The other kind of pollution generated by landfills is the leachate mentioned earlier, which forms when rain filters through all the junk we've pitched into our trash bins, picking up traces of metals and chemicals and settling into a toxic soup at the bottom of the landfill. Leachate contains heavy metals, acids, solvents, pesticides, motor oil, and flame retardants. (Not everything thrown into a dump is bagged.) Yes, modern landfills have complicated liners made of gravel, clay, and geotextile membranes (thin plastic, that is), but even the best landfill liner will ultimately fail-and it will fail long before the contents of the landfill cease to threaten water and soil. How long does a landfill pose a threat to the environment? For as long as the landfill exists. The dumps of the Roman empire, more than 2,000 years old, are still leaching heavy metals today. Landfills become more dangerous over time, not less.

Is there a better way to deal with household waste?
Some engineers are experimenting with "bioreactors," in which leachate is collected and then, instead of being treated and discharged into nearby waterways, is repeatedly injected back into the dump. All this moisture accelerates decomposition, so that bacteria feeding off waste produce more gas more quickly. After the fermentation of waste has stopped, the dump contents are rinsed with freshwater, and the toxic runoff is collected and treated before final discharge. Because the garbage shrinks while it decomposes, the landfill settles and stabilizes faster than with the dry tomb method-while monitors are still keeping an eye on things, it is to be hoped. (The EPA requires landfill owners to monitor and maintain their properties for only 30 years after they've been filled up, covered, capped, and planted.
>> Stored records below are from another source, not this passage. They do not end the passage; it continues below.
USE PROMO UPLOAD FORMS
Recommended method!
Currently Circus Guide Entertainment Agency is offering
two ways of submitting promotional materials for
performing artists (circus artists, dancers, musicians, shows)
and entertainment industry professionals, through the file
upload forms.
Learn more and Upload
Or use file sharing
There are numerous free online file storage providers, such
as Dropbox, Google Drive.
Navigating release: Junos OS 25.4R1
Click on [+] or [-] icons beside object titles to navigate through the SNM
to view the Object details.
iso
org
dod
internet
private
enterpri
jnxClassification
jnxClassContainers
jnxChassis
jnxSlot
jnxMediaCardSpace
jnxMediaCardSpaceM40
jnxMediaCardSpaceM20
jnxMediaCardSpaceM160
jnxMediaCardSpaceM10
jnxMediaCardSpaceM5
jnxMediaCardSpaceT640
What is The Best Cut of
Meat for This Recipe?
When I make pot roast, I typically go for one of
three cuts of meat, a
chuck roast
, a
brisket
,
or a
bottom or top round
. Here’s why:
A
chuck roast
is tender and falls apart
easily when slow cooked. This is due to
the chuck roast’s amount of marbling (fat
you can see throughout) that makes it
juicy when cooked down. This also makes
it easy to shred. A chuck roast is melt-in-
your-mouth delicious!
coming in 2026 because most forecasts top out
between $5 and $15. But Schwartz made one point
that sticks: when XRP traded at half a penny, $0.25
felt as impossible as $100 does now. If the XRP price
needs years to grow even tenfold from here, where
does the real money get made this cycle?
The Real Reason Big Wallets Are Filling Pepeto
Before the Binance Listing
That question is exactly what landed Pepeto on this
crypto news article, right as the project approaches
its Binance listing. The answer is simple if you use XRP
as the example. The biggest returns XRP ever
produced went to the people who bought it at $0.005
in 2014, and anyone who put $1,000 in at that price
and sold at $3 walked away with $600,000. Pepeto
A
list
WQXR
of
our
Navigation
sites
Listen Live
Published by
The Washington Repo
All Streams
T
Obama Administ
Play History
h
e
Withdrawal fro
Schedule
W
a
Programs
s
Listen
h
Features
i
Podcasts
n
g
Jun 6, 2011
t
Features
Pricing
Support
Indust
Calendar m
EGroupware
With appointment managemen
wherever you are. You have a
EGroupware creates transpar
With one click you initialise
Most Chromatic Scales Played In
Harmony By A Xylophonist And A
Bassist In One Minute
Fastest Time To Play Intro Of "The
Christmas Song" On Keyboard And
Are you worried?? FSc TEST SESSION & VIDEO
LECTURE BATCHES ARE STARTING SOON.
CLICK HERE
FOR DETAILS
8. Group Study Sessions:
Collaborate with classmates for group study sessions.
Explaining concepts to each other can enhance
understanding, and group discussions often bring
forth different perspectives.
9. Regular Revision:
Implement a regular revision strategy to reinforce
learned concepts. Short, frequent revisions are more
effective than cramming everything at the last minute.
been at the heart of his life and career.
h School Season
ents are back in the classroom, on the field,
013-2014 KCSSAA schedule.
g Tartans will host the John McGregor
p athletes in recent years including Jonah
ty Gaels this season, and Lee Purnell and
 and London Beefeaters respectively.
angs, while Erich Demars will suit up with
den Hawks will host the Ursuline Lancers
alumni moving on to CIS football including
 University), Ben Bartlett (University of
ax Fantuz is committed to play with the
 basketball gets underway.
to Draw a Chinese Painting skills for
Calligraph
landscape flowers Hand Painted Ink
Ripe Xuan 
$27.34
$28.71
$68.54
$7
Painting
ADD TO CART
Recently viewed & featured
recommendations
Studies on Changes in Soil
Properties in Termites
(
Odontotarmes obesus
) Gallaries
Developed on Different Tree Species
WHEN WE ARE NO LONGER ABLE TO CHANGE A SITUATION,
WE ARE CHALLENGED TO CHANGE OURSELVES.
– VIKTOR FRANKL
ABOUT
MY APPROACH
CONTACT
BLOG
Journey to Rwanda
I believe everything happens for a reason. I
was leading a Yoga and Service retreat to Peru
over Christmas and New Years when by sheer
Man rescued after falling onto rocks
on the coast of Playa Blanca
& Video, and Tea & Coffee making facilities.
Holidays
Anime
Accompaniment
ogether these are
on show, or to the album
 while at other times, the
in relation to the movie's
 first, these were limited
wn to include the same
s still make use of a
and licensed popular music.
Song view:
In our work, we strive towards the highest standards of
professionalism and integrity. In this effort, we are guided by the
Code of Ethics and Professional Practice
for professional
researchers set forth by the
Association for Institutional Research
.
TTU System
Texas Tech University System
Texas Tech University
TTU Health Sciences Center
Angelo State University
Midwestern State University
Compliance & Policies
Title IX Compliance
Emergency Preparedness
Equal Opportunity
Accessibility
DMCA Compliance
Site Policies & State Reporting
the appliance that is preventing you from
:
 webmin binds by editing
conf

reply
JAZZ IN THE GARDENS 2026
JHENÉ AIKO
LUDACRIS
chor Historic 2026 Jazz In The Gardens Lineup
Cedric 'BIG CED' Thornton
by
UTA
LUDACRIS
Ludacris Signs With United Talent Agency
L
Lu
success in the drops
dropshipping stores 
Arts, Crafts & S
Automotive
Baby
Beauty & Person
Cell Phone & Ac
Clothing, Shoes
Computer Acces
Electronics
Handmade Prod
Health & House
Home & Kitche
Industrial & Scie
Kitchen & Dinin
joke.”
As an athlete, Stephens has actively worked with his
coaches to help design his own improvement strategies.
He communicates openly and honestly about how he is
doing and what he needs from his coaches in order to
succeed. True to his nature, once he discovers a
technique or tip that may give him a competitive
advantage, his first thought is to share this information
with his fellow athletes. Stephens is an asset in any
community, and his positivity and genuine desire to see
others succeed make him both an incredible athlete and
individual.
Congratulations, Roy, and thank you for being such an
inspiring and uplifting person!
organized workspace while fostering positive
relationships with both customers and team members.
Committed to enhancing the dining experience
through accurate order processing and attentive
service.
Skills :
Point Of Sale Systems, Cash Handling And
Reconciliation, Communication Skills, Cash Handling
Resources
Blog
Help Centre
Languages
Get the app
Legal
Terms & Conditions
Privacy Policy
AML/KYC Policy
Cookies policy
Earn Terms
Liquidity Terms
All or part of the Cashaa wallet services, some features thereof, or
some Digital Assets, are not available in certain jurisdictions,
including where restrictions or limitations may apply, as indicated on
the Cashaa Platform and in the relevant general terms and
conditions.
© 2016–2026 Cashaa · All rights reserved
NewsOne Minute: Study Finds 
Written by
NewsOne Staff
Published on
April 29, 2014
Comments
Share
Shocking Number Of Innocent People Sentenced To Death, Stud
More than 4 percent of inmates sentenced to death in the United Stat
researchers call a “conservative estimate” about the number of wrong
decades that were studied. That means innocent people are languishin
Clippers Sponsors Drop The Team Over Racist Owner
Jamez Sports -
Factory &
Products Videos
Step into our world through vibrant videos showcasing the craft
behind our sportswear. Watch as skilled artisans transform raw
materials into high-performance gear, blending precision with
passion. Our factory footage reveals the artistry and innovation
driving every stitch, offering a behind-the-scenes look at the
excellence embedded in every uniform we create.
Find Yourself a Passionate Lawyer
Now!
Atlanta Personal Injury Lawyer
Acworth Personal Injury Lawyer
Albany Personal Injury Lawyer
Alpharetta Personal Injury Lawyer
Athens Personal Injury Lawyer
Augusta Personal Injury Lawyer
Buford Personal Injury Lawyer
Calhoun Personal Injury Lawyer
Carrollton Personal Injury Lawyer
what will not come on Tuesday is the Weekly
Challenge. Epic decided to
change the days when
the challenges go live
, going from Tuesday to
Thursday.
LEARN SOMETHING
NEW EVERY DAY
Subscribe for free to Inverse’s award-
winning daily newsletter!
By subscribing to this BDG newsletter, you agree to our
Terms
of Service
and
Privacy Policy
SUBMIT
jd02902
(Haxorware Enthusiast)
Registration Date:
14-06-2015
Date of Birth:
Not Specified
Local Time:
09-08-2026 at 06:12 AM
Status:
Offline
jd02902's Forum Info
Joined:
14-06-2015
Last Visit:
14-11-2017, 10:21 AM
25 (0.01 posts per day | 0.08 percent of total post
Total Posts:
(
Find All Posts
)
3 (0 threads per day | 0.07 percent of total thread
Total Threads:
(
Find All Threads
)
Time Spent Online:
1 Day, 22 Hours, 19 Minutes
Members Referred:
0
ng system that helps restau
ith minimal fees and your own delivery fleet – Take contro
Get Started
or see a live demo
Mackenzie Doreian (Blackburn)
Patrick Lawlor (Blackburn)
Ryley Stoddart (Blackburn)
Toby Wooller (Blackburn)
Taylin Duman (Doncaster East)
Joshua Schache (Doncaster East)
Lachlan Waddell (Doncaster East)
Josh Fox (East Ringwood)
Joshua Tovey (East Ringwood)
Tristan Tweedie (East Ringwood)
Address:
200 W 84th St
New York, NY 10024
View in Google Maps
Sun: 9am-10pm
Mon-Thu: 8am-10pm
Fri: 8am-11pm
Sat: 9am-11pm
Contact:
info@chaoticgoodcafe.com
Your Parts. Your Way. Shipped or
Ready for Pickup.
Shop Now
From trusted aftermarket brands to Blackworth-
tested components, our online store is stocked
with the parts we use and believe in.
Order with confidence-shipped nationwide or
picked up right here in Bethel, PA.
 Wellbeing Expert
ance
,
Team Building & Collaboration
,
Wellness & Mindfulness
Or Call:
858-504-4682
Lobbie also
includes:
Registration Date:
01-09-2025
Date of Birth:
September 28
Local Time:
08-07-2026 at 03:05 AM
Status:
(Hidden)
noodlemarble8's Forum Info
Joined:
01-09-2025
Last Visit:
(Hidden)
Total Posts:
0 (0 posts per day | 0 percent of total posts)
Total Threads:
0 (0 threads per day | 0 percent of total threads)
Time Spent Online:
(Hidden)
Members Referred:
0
After that, liability shifts back to taxpayers.) It's too soon to say whether wet landfills are any safer than dry: None has yet been closed.

Of course, we'd all be better off if most of this stuff was never dumped into a landfill in the first place (or into an incinerator, which poses its own set of environmental hazards). Recycling keeps valuable materials out of dumps. (For more on this topic, click here.) Making new goods from old goods saves enormous amounts of energy; it also cuts down on air and water pollution. Composting organic material-food scraps, yard waste, wood-avoids the generation of methane and leachate. According to the EPA, more than 60 percent of the contents of our municipal landfills is potentially compostable.

Even better than diverting waste for other uses is reducing consumption: refusing to buy over-packaged goods, using both sides of each sheet of paper, printing in ink-saving "draft" mode instead of higher-quality "normal" whenever possible, and reusing what's already out there (reupholstering a couch, buying goods through Craigslist). Even further up the hierarchy is redesign. If brand owners or manufacturers designed goods with nontoxic materials that lasted longer and were easier to take apart and either fix or reuse, we wouldn't be arguing over dry tomb versus bioreactor landfills. We'd have little use for either.